§ Work item: Give back the lines of the records exactly, starting at the first and ending at the one with "brown stain highlights".

§ Records to process:

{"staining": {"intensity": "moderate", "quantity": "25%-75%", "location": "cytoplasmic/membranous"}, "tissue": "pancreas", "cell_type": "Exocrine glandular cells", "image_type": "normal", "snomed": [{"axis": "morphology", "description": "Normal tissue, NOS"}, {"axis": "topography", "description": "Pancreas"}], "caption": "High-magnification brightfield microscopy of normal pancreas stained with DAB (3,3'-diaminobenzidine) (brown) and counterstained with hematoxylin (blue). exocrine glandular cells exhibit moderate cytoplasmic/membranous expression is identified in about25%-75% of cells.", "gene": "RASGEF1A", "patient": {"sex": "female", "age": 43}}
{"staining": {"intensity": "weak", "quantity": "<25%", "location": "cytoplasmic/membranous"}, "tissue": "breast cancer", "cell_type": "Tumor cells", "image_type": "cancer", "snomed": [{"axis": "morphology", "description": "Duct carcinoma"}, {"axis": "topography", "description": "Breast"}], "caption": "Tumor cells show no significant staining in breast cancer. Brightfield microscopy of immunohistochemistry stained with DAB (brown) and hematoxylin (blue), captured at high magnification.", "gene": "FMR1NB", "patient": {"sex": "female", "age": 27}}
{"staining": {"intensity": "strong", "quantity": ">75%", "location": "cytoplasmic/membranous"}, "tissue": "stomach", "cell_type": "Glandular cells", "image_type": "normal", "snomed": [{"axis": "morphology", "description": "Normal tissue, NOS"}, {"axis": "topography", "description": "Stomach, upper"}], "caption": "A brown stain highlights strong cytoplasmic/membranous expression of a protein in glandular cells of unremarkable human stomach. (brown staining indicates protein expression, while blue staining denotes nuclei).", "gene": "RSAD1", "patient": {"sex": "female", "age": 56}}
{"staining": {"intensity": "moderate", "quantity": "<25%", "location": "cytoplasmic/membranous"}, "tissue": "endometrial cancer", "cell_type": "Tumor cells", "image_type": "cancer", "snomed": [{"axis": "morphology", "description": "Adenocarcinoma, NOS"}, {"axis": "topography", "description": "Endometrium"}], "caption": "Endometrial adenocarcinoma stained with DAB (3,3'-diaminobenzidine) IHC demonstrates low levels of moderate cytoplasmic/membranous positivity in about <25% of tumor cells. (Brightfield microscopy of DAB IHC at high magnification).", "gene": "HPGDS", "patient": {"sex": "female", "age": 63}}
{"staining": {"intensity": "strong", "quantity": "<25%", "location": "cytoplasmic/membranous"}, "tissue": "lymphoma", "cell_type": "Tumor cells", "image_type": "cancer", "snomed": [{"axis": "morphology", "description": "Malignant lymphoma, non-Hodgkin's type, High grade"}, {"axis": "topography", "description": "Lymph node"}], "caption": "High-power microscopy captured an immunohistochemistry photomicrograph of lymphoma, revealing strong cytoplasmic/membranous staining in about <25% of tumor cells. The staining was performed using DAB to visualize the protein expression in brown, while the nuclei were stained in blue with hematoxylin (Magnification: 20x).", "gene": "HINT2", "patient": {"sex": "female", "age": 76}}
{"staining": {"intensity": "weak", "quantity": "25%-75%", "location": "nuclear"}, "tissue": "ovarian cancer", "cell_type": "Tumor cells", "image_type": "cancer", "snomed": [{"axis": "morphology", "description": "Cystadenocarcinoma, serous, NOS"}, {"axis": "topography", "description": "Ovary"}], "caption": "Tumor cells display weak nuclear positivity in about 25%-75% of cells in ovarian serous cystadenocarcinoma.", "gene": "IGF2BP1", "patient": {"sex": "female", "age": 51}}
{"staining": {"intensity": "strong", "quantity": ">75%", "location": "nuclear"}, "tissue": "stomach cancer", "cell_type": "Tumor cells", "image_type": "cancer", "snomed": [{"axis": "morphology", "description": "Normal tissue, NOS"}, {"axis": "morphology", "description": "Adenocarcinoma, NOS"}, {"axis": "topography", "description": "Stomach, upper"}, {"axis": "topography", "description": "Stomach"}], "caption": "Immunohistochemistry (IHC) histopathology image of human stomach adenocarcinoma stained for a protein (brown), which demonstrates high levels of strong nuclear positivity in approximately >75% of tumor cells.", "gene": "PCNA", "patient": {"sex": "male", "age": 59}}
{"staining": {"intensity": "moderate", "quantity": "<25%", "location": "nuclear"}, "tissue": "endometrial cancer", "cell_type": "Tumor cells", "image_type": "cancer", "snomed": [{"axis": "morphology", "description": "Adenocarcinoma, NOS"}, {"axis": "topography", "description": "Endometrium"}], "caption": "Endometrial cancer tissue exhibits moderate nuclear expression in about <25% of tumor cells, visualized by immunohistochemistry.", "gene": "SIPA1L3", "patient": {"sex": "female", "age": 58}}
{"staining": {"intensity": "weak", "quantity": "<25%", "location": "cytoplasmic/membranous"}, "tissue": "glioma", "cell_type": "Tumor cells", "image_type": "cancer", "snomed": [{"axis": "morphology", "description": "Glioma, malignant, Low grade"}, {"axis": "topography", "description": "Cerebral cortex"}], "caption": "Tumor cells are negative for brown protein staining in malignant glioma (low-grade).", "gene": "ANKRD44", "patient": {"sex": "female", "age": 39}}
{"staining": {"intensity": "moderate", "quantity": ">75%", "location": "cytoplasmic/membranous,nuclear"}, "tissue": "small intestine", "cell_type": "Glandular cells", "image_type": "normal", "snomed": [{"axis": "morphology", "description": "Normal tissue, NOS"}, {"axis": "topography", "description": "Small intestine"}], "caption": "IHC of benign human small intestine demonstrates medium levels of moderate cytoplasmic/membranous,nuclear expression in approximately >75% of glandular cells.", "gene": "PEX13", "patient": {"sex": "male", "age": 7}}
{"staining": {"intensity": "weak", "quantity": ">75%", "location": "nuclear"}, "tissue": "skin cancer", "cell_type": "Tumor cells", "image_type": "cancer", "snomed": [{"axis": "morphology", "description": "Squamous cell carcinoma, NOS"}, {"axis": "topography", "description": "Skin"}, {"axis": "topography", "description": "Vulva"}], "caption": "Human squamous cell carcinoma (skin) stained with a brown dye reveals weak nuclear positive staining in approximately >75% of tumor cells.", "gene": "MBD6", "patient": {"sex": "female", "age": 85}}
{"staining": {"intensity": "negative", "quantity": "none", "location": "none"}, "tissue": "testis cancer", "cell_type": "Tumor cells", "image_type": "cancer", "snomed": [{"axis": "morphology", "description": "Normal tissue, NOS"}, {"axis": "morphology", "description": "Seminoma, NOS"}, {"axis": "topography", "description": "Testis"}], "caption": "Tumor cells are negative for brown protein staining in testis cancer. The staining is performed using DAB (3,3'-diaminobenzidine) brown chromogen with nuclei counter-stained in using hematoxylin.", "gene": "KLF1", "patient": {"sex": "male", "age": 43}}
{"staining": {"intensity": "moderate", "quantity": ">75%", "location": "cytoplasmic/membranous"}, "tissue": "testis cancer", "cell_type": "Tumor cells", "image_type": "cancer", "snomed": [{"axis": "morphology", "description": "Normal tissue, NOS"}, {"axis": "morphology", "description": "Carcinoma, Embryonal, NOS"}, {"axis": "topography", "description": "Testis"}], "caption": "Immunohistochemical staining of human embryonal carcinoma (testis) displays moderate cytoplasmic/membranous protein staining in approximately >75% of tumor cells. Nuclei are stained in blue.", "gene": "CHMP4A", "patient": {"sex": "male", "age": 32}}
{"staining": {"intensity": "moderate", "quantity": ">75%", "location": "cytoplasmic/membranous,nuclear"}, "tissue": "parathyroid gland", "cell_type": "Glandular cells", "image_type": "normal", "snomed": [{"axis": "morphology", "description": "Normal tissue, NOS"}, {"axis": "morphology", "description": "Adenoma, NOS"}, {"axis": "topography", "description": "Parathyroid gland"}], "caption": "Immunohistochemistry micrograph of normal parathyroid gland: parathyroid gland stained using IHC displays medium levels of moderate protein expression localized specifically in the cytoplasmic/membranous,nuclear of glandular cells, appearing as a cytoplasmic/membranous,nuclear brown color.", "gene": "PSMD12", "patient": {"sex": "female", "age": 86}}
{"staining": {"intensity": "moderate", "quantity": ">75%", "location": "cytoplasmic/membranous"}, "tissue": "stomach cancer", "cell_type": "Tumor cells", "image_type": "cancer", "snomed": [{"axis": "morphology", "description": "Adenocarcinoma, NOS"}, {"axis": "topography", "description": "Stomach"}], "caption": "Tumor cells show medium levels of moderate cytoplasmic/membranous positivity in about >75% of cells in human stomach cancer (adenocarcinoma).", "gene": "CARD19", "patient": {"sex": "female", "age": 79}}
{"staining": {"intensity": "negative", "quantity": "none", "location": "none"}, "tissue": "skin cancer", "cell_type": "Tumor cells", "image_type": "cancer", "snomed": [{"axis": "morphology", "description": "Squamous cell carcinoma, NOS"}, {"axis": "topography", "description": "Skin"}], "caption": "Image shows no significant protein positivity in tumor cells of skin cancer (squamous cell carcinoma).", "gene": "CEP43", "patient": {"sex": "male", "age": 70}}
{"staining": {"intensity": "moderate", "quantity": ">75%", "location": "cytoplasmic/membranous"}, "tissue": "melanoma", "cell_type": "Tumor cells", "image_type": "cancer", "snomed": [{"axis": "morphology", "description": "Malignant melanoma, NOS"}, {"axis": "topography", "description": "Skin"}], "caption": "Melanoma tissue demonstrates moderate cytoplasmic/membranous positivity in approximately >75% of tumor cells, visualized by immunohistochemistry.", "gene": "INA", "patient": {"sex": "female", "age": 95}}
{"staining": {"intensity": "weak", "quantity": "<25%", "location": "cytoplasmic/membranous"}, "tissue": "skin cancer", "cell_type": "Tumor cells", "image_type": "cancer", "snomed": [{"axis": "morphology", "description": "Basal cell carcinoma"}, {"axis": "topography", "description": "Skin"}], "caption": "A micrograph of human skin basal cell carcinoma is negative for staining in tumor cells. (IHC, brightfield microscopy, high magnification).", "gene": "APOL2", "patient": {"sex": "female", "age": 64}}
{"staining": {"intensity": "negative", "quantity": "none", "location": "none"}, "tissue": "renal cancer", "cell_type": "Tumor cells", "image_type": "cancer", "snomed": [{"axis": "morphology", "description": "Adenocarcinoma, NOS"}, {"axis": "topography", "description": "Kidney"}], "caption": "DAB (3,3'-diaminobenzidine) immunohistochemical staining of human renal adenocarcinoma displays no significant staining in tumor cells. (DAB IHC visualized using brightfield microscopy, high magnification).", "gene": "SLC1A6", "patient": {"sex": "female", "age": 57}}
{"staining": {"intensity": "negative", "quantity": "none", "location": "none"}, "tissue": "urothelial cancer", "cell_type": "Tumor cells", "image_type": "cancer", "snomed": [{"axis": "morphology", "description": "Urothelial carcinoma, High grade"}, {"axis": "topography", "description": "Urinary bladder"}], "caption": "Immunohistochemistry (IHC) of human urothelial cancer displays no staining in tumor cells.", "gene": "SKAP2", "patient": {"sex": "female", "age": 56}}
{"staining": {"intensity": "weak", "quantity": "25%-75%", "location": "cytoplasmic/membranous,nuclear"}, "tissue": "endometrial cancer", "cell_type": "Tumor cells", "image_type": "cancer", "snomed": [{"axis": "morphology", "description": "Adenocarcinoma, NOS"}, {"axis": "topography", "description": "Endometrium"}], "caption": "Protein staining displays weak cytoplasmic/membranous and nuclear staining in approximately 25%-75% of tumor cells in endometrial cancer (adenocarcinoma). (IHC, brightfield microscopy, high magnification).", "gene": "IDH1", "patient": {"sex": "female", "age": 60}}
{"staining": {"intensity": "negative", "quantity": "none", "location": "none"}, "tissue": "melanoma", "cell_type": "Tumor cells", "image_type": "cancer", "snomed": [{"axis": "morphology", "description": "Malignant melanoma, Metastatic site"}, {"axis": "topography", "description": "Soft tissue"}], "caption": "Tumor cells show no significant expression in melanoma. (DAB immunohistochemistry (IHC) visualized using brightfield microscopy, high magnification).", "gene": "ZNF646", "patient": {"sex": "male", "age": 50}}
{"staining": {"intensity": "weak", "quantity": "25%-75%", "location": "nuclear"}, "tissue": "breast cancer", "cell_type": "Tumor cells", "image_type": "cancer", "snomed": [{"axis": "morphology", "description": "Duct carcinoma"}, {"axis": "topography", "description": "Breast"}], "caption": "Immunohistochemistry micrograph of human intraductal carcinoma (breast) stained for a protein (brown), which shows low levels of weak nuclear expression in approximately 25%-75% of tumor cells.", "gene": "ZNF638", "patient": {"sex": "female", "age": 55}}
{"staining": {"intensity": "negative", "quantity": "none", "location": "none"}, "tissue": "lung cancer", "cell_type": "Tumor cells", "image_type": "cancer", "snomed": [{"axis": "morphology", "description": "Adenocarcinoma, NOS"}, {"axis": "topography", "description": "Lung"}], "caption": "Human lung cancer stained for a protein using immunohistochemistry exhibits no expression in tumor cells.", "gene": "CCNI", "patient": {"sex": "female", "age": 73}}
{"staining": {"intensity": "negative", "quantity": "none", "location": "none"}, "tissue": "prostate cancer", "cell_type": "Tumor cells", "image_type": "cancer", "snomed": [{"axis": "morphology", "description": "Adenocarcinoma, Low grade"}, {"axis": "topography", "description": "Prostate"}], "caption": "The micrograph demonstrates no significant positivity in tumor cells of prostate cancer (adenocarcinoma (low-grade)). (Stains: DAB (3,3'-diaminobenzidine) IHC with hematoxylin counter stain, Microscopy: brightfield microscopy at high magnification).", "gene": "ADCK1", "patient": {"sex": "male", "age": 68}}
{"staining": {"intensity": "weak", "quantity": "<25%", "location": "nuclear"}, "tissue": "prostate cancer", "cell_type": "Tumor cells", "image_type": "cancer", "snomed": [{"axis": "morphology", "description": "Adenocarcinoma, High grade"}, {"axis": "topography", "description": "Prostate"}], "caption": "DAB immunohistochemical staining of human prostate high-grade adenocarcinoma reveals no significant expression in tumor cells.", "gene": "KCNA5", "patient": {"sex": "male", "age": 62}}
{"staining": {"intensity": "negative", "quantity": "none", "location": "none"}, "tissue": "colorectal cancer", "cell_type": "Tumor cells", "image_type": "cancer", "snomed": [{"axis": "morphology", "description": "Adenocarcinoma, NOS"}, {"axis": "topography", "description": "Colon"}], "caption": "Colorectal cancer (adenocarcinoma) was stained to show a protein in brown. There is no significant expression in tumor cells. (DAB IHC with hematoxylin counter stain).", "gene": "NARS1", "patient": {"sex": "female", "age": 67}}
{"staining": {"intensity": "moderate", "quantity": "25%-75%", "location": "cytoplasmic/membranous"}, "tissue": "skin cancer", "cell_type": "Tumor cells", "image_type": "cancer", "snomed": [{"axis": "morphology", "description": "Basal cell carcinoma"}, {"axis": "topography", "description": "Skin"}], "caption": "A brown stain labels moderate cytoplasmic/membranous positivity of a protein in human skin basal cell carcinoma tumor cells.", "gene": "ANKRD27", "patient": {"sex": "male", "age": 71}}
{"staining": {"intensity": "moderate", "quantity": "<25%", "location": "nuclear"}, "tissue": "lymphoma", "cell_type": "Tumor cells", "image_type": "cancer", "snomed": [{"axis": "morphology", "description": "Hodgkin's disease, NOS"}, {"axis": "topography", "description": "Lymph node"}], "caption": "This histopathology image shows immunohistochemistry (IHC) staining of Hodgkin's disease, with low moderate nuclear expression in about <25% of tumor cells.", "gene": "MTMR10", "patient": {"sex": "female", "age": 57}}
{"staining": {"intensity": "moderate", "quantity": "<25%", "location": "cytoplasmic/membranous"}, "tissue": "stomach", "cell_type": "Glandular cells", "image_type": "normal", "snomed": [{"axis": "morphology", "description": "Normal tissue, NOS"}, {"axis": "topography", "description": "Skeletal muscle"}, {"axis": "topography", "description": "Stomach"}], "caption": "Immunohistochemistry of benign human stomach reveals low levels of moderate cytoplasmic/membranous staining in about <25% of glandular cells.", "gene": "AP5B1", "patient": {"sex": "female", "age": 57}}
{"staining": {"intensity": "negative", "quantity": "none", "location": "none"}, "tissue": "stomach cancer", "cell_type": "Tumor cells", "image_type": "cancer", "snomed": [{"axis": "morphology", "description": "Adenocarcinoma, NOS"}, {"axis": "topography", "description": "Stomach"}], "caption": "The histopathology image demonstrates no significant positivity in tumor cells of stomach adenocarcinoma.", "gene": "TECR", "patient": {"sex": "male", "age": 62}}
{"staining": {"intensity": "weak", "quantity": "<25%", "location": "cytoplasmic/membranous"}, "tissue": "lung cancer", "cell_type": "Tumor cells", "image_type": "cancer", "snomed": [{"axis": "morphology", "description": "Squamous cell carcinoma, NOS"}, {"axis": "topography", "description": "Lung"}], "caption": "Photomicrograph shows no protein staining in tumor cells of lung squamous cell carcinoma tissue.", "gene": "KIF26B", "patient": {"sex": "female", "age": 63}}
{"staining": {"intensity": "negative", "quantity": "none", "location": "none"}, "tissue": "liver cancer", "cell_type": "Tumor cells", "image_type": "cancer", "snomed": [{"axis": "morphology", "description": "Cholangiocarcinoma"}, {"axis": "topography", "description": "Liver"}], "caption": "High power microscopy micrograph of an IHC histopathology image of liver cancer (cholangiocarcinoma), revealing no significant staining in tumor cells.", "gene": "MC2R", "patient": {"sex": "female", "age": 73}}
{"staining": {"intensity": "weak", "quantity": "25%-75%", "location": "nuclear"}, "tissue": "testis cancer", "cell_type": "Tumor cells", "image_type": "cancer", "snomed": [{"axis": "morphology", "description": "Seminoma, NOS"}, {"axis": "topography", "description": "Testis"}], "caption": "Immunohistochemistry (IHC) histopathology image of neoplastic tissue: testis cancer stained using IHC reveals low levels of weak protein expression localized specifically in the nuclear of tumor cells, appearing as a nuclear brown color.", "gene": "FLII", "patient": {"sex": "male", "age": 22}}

§ Completed task:
{"staining": {"intensity": "moderate", "quantity": "25%-75%", "location": "cytoplasmic/membranous"}, "tissue": "pancreas", "cell_type": "Exocrine glandular cells", "image_type": "normal", "snomed": [{"axis": "morphology", "description": "Normal tissue, NOS"}, {"axis": "topography", "description": "Pancreas"}], "caption": "High-magnification brightfield microscopy of normal pancreas stained with DAB (3,3'-diaminobenzidine) (brown) and counterstained with hematoxylin (blue). exocrine glandular cells exhibit moderate cytoplasmic/membranous expression is identified in about25%-75% of cells.", "gene": "RASGEF1A", "patient": {"sex": "female", "age": 43}}
{"staining": {"intensity": "weak", "quantity": "<25%", "location": "cytoplasmic/membranous"}, "tissue": "breast cancer", "cell_type": "Tumor cells", "image_type": "cancer", "snomed": [{"axis": "morphology", "description": "Duct carcinoma"}, {"axis": "topography", "description": "Breast"}], "caption": "Tumor cells show no significant staining in breast cancer. Brightfield microscopy of immunohistochemistry stained with DAB (brown) and hematoxylin (blue), captured at high magnification.", "gene": "FMR1NB", "patient": {"sex": "female", "age": 27}}
{"staining": {"intensity": "strong", "quantity": ">75%", "location": "cytoplasmic/membranous"}, "tissue": "stomach", "cell_type": "Glandular cells", "image_type": "normal", "snomed": [{"axis": "morphology", "description": "Normal tissue, NOS"}, {"axis": "topography", "description": "Stomach, upper"}], "caption": "A brown stain highlights strong cytoplasmic/membranous expression of a protein in glandular cells of unremarkable human stomach. (brown staining indicates protein expression, while blue staining denotes nuclei).", "gene": "RSAD1", "patient": {"sex": "female", "age": 56}}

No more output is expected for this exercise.